Room: Track 2
Purpose: To develop a novel deep learning-based automatic lung tumor segmentation method utilizing both CT and PET images to reduce interobserver variabilities and improve clinical efficiency for radiotherapy planning.
Methods: Our segmentation network was constructed based on 2D U-Nets. In two parallel convolution arms, features extracted separately from the planning CT and the PET images at multiple resolutions levels were concatenated and fed into a single deconvolution path at the corresponding resolution. The network produces a tumor probability map which was thresholded to obtain the tumor mask.
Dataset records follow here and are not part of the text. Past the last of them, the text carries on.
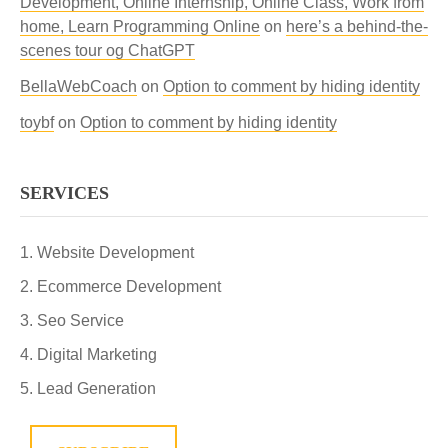
Development, Online Internship, Online Class, Work from
home, Learn Programming Online
on
here’s a behind-the-
scenes tour og ChatGPT
BellaWebCoach
on
Option to comment by hiding identity
toybf
on
Option to comment by hiding identity
SERVICES
Website Development
Ecommerce Development
Seo Service
Digital Marketing
Lead Generation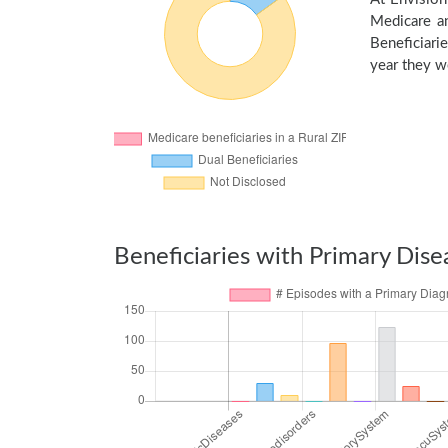
Medicare an
Beneficiarie
year they we
Beneficiaries with Primary Dise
The CT and PET images were rigidly registered during preprocessing. Our network was trained/validated on a dataset of 213 lung cancer patients with manual physician contours as the ground truth (116 SBRT and 97 conventionally-fractionated cases). The dataset was split into train/validation/test by 3:1:1. Our method was compared, via the Dice similarity coefficient (DSC), with a previous study that proposed a network consisting of two independent U-Nets and a feature fusion convolutional network taking the element-wise sum of the previous network outputs as input.
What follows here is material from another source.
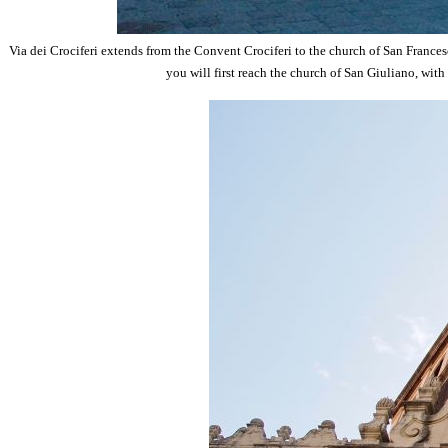
Via dei Crociferi extends from the Convent Crociferi to the church of San Francesc
you will first reach the church of San Giuliano, with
Results: Our initial model achieved a mean DSC of 0.772 ± 0.096, higher than the previously proposed feature fusion network (DSC = 0.756 ± 0.075). Specifically, we observed better detection of multiple masses and more accurate segmentation of tumors with significant PET heterogeneity. In addition, based on an observed low DSC for some cases with small tumors, we performed dataset stratification by tumor volume. Small tumors below 25 mL (typically treated with SBRT) benefited from separate training/validation from the large tumors. Stratification improved the overall DSC to 0.809 ± 0.065.
Conclusion: The proposed multi-modality deep learning network can automatically contour lung tumors more accurately than the previous method by combining PET with CT image information. Dataset stratification can further improve the performance of our network.
Funding Support, Disclosures, and Conflict of Interest: This work was not supported by any fundings. R Mahon and E Weiss receive research grant support from Varian and NIH. E Weiss receive royalties from UpToDate. S Wang and L Yuan have no disclosures.